La question du détroit d’Ormuz cristallise cette tension. Axe vital pour l’économie mondiale, il est devenu un levier de pression réciproque. L’Iran affirme reprendre «le strict contrôle» du passage, tandis que les États-Unis renforcent leur présence dans le golfe d’Oman. Les deux puissances se font face sans s’affronter directement, mais en multipliant les gestes de contrainte. Chacun impose son propre blocus, chacun conteste celui de l’autre. Dans ce contexte, la négociation ne vise plus seulement à éviter l’escalade: elle devient un prolongement de celle-ci par d’autres moyens.

Ce climat est encore alourdi par la coexistence de registres incompatibles. D’un côté, des discussions annoncées, des délégations dépêchées, des médiations acceptées. De l’autre, des actes qui en minent la crédibilité: saisie d’un cargo iranien par la marine américaine, maintien du blocus. Chaque geste concret vient fragiliser la parole diplomatique qui l’accompagne.

Le rôle du Pakistan s’inscrit précisément dans cet entre-deux. Islamabad n’est ni un simple médiateur indirect, ni le cadre d’un dialogue pleinement assumé. Il devient un espace de négociation possible, mais politiquement déplaçable. Les deux parties peuvent s’y rencontrer sans reconnaître pleinement qu’elles négocient. Cette configuration permet de maintenir un canal ouvert tout en limitant le coût politique d’un dialogue direct.

Une diplomatie sous menace permanente

Mais cette solution reste précaire.

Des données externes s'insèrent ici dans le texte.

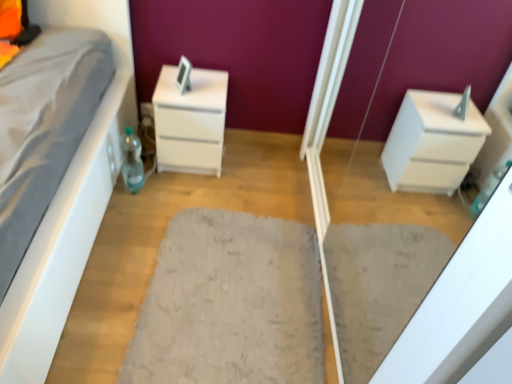
Find the location of a particular element. The width and height of the screenshot is (512, 384). free space between translucent plastic bottle at lower left and gray fluffy rug at center is located at coordinates (160, 233).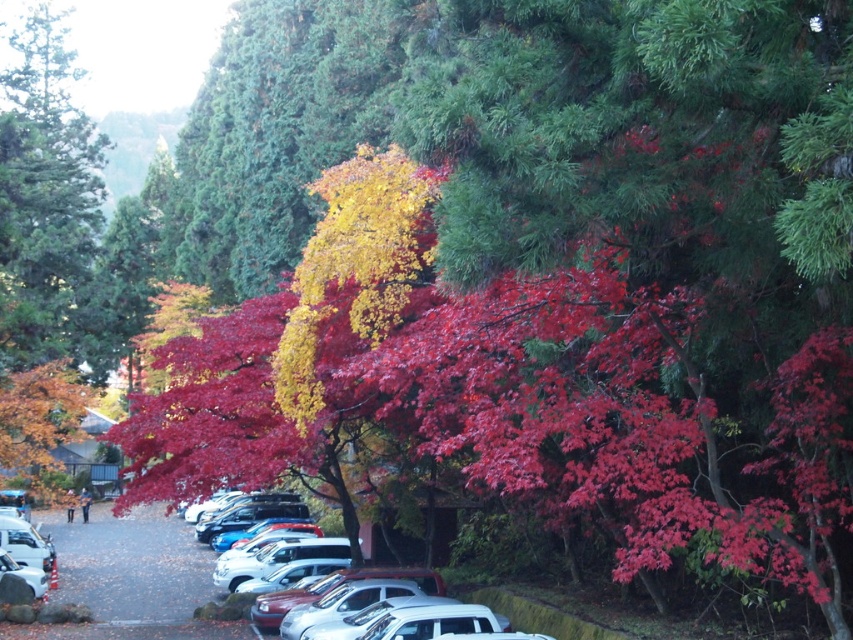
You are a photographer planning to capture the entire scene in one shot. Since the green matte tree at upper left and the white matte car at center are both in your frame, which object will appear narrower in your photo?

The green matte tree at upper left will appear narrower in the photo because its width is less than that of the white matte car at center.

You are a delivery person needing to park a 4.5 meter long delivery van between the white matte car at center and the white glossy car at lower left. Can you fit the van between them without touching either car?

The white matte car at center and white glossy car at lower left are 8.53 meters apart from each other. Since the delivery van is 4.5 meters long, there is enough space between the two cars to park the van without touching either car.

You are standing at the center of the parking area and want to take a photo of the green matte tree at upper left. Based on its 2D location coordinates, where should you position yourself to ensure the tree is centered in your camera view?

The green matte tree at upper left is located at coordinates (x=44, y=195). To center it in your camera view, position yourself so that the camera is aimed directly at those coordinates, ensuring the tree is at the center of the frame.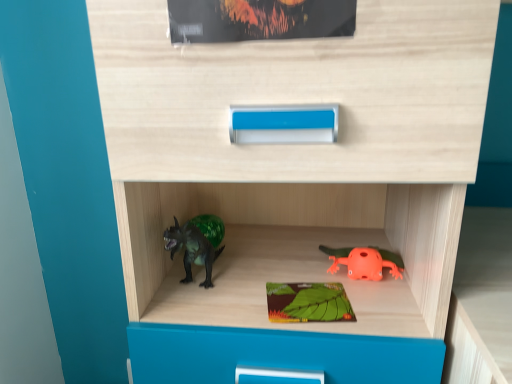
Question: Considering their positions, is green matte board game at center, which is counted as the 2th paperback book, starting from the top, located in front of or behind matte green paperback book at upper center, arranged as the 2th paperback book when ordered from the bottom?

Choices:
 (A) behind
 (B) front

Answer: (A)

Question: From the image's perspective, is green matte board game at center, positioned as the 1th paperback book in back-to-front order, positioned above or below matte green paperback book at upper center, arranged as the 2th paperback book when ordered from the bottom?

Choices:
 (A) above
 (B) below

Answer: (B)

Question: Estimate the real-world distances between objects in this image. Which object is farther from the matte green paperback book at upper center, arranged as the 2th paperback book when ordered from the bottom?

Choices:
 (A) green matte board game at center, positioned as the 1th paperback book in back-to-front order
 (B) orange matte frog at lower right

Answer: (B)

Question: Based on their relative distances, which object is nearer to the matte green paperback book at upper center, acting as the first paperback book starting from the top?

Choices:
 (A) orange matte frog at lower right
 (B) green matte board game at center, which ranks as the 1th paperback book in bottom-to-top order

Answer: (B)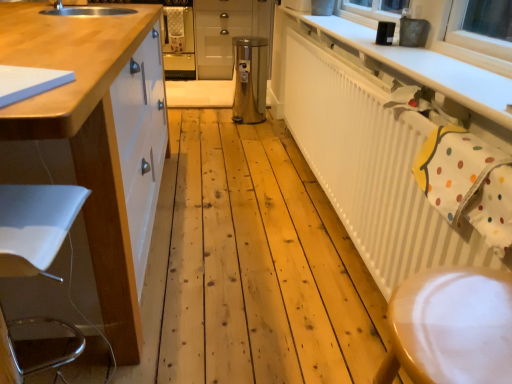
Question: From a real-world perspective, is white glossy cabinet at left, which appears as the first cabinetry when ordered from the bottom, physically located above or below white textured radiator at upper right?

Choices:
 (A) below
 (B) above

Answer: (B)

Question: From the image's perspective, relative to white textured radiator at upper right, is white glossy cabinet at left, the second cabinetry positioned from the back, above or below?

Choices:
 (A) above
 (B) below

Answer: (B)

Question: Considering the real-world distances, which object is closest to the stainless steel trash can at center?

Choices:
 (A) metallic silver cabinet at center, the 2th cabinetry in the front-to-back sequence
 (B) white textured radiator at upper right
 (C) white matte countertop at upper right
 (D) wooden step stool at lower right
 (E) white glossy cabinet at left, marked as the 1th cabinetry in a front-to-back arrangement

Answer: (A)

Question: Estimate the real-world distances between objects in this image. Which object is closer to the wooden step stool at lower right?

Choices:
 (A) stainless steel trash can at center
 (B) white glossy cabinet at left, which is counted as the second cabinetry, starting from the top
 (C) white textured radiator at upper right
 (D) white matte countertop at upper right
 (E) metallic silver cabinet at center, placed as the 1th cabinetry when sorted from back to front

Answer: (C)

Elle ne résout pas la contradiction centrale: les deux adversaires acceptent de se parler, tout en agissant comme s’ils ne se faisaient aucune confiance. Cette tension se retrouve dans le contenu même des discussions. Sur le nucléaire, Washington affirme que l’Iran serait prêt à remettre son uranium hautement enrichi. Téhéran dément immédiatement. Sur le cessez-le-feu, chacun accuse l’autre de violations. Sur Ormuz, les positions restent irréconciliables.

La diplomatie devient ainsi un espace de confrontation narrative. Il ne s’agit plus seulement de négocier des termes, mais d’imposer une lecture des faits. Chaque camp produit sa version, contredit celle de l’autre, et s’efforce de fixer le cadre dans lequel l’accord – s’il existe – sera interprété.

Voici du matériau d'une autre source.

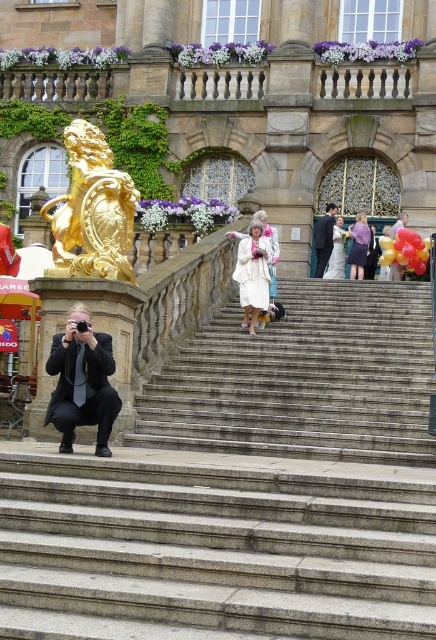
You are standing at the bottom of the stone steps leading to the grand building. You see the gold polished lion at upper center and the white fur coat at center. Which object is closer to your left side?

The gold polished lion at upper center is positioned on the left side of white fur coat at center, so it is closer to your left side.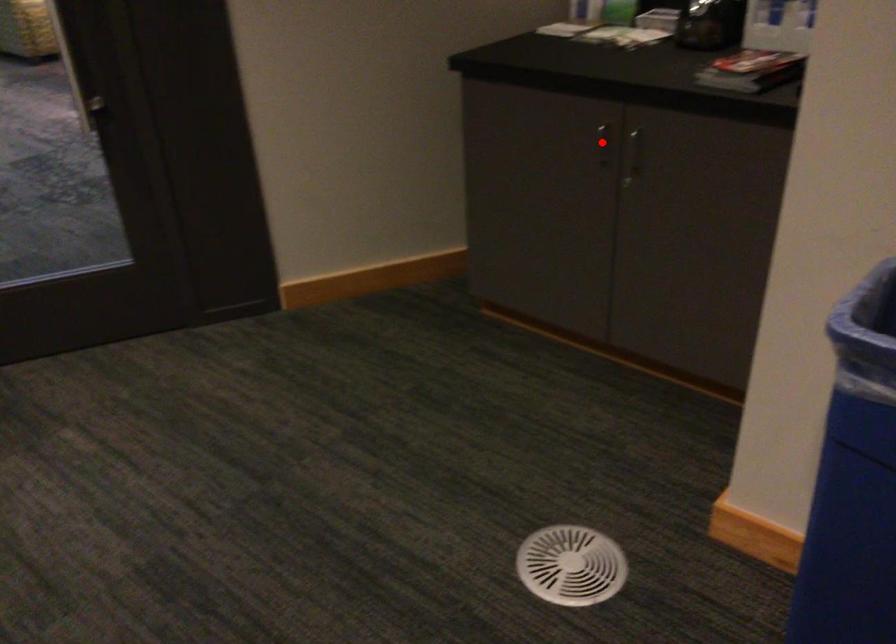
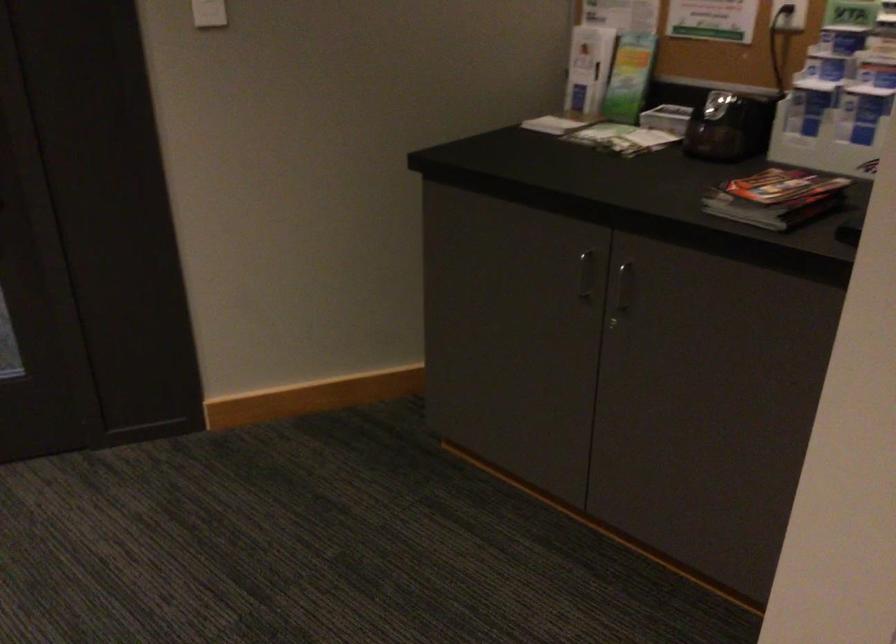
Question: A red point is marked in image1. In image2, is the corresponding 3D point closer to the camera or farther? Reply with the corresponding letter.

Choices:
 (A) The corresponding 3D point is closer.
 (B) The corresponding 3D point is farther.

Answer: (A)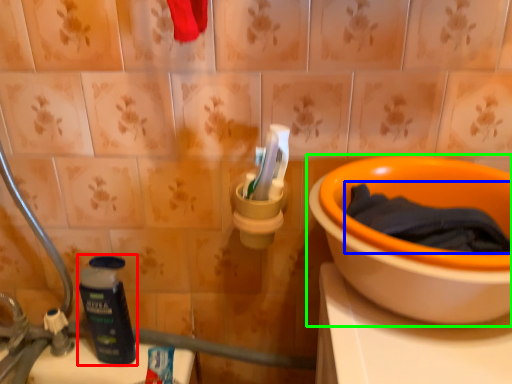
Question: Estimate the real-world distances between objects in this image. Which object is farther from bottle (highlighted by a red box), bath towel (highlighted by a blue box) or toilet (highlighted by a green box)?

Choices:
 (A) bath towel
 (B) toilet

Answer: (A)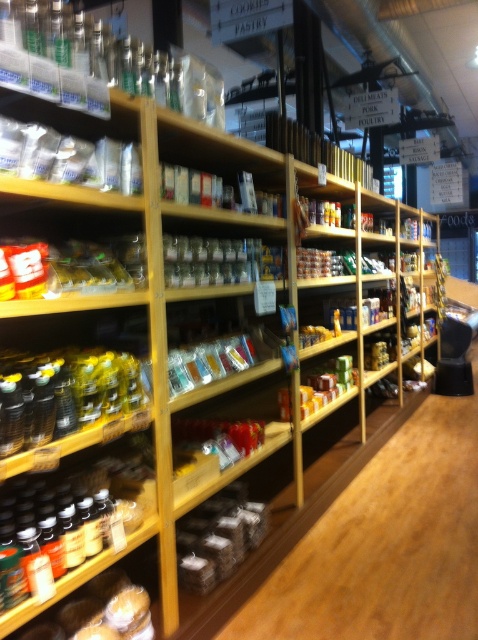
Which is in front, point (118, 275) or point (349, 355)?

Point (118, 275) is more forward.

Between translucent plastic jars at upper left and yellow matte honey jar at center, which one appears on the right side from the viewer's perspective?

Positioned to the right is yellow matte honey jar at center.

Find the location of a particular element. Image resolution: width=478 pixels, height=640 pixels. translucent plastic jars at upper left is located at coordinates (72, 241).

Is brown matte bagels at lower center below translucent plastic spice at center?

Indeed, brown matte bagels at lower center is positioned under translucent plastic spice at center.

How much distance is there between brown matte bagels at lower center and translucent plastic spice at center?

brown matte bagels at lower center is 1.14 meters away from translucent plastic spice at center.

Is point (214, 508) closer to viewer compared to point (262, 253)?

Yes, point (214, 508) is in front of point (262, 253).

This screenshot has height=640, width=478. I want to click on brown matte bagels at lower center, so click(x=218, y=538).

In the scene shown: Is translucent plastic bottles at left wider than golden brown bread at lower left?

No.

Which is more to the right, translucent plastic bottles at left or golden brown bread at lower left?

translucent plastic bottles at left

Identify the location of translucent plastic bottles at left. This screenshot has width=478, height=640. (64, 394).

Locate an element on the screen. This screenshot has height=640, width=478. translucent plastic bottles at left is located at coordinates (64, 394).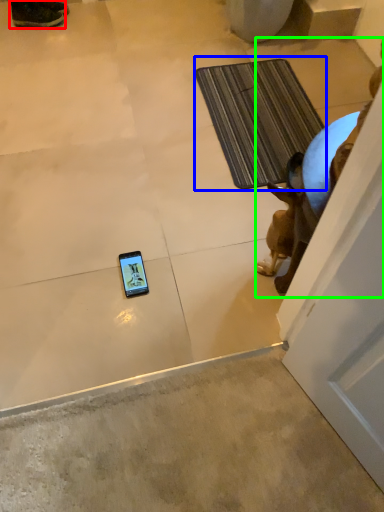
Question: Which is farther away from footwear (highlighted by a red box)? bath mat (highlighted by a blue box) or animal (highlighted by a green box)?

Choices:
 (A) bath mat
 (B) animal

Answer: (B)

Cette dynamique s’inscrit dans une histoire plus longue de ruptures et de méfiance accumulée. Le retrait américain de l’accord nucléaire de 2015 a profondément marqué la perception iranienne de la fiabilité des engagements occidentaux. Côté américain, la conviction demeure que Téhéran instrumentalise les négociations pour préserver ses marges de manœuvre stratégiques. Cette défiance réciproque n’est pas seulement politique. Elle est devenue structurelle.

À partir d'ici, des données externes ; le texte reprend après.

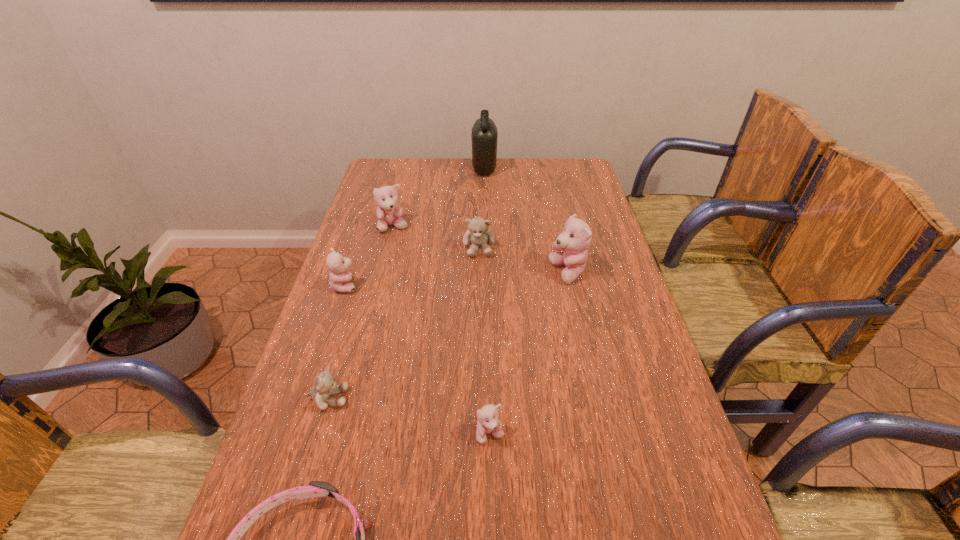
Image resolution: width=960 pixels, height=540 pixels. I want to click on bottle, so click(484, 134).

Find the location of a particular element. the tallest object is located at coordinates (484, 134).

The height and width of the screenshot is (540, 960). Identify the location of the seventh shortest object. (575, 239).

Locate an element on the screen. The image size is (960, 540). the rightmost object is located at coordinates click(x=575, y=239).

Identify the location of the farthest teddy bear. point(389,213).

The height and width of the screenshot is (540, 960). I want to click on the second farthest object, so click(x=389, y=213).

Identify the location of the leftmost pink teddy bear. (339, 277).

In order to click on the fifth nearest teddy bear in this screenshot , I will do `click(478, 234)`.

Identify the location of the third farthest object. This screenshot has height=540, width=960. coord(478,234).

At what (x,y) coordinates should I click in order to perform the action: click on the smallest pink teddy bear. Please return your answer as a coordinate pair (x, y). The height and width of the screenshot is (540, 960). Looking at the image, I should click on (488, 423).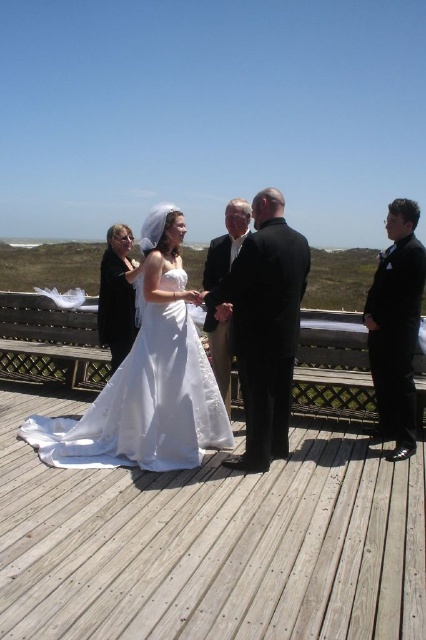
Who is more forward, [198,403] or [109,346]?

Point [198,403] is more forward.

Can you confirm if white satin dress at center is taller than matte black dress at left?

Yes, white satin dress at center is taller than matte black dress at left.

This screenshot has width=426, height=640. What do you see at coordinates (144, 404) in the screenshot?
I see `white satin dress at center` at bounding box center [144, 404].

The width and height of the screenshot is (426, 640). In order to click on white satin dress at center in this screenshot , I will do `click(144, 404)`.

Looking at this image, who is more forward, (167, 570) or (112, 250)?

Positioned in front is point (167, 570).

Is point (267, 529) more distant than point (111, 276)?

No, (267, 529) is closer to viewer.

Find the location of a particular element. Image resolution: width=426 pixels, height=640 pixels. wooden at center is located at coordinates (212, 541).

Between point (169, 284) and point (414, 216), which one is positioned behind?

The point (169, 284) is behind.

Measure the distance between white satin dress at center and camera.

white satin dress at center and camera are 3.98 meters apart.

This screenshot has width=426, height=640. Find the location of `white satin dress at center`. white satin dress at center is located at coordinates (144, 404).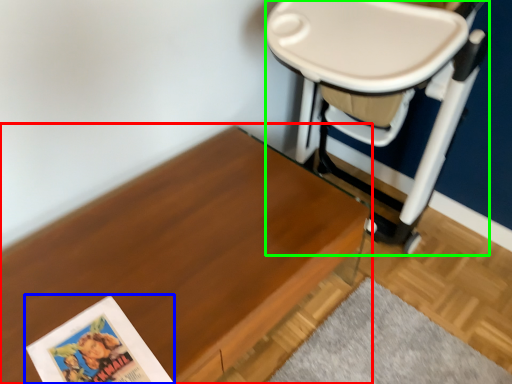
Question: Considering the real-world distances, which object is closest to table (highlighted by a red box)? paperback book (highlighted by a blue box) or swivel chair (highlighted by a green box).

Choices:
 (A) paperback book
 (B) swivel chair

Answer: (A)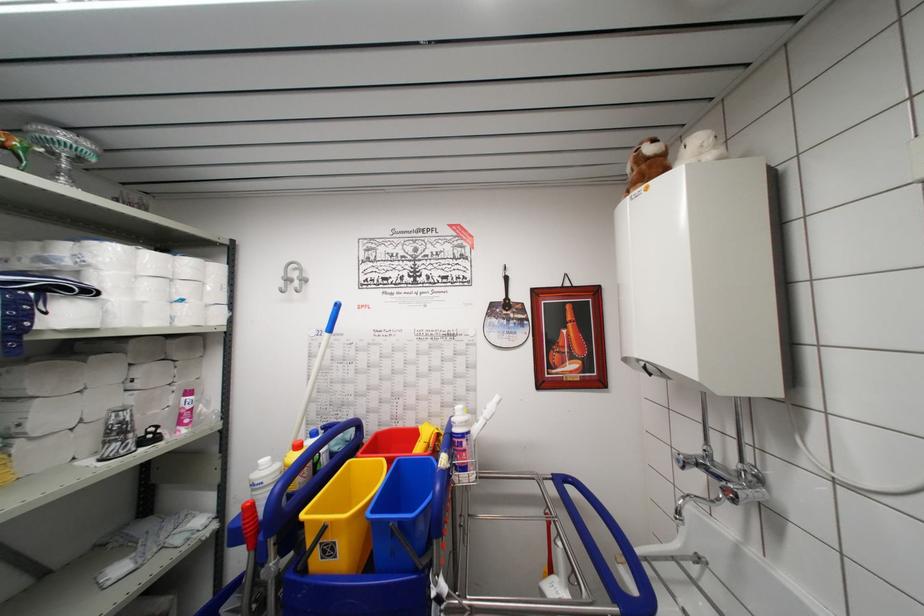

Dans ces conditions, la négociation ne repose plus sur une hypothèse de confiance minimale, mais sur une logique de contrainte mutuelle. Chaque partie avance en cherchant à limiter les gains de l’autre, tout en maximisant ses propres marges. L’accord, s’il advient, ne sera pas le produit d’un rapprochement, mais celui d’un équilibre temporaire.

Reste la question de sa viabilité. Peut-on stabiliser une relation dans laquelle chaque geste est perçu comme une manœuvre, chaque engagement comme réversible, chaque ouverture comme suspecte? L’expérience montre que des accords peuvent être conclus dans de tels contextes. Mais leur durabilité dépend de leur capacité à survivre aux crises, aux changements politiques et aux interprétations divergentes.

Dans le cas américano-iranien, cette durabilité apparaît incertaine. La diplomatie avance, mais elle le fait dans un environnement saturé de menaces, de signaux contradictoires et de calculs permanents. La paix, si elle émerge, ne sera pas fondée sur la confiance. Elle reposera sur un équilibre instable, toujours susceptible de basculer.

Autrement dit, la question n’est peut-être plus de savoir si un accord est possible. Elle est de déterminer combien de temps il peut tenir dans un système où la défiance n’est plus un obstacle à la diplomatie, mais sa condition même.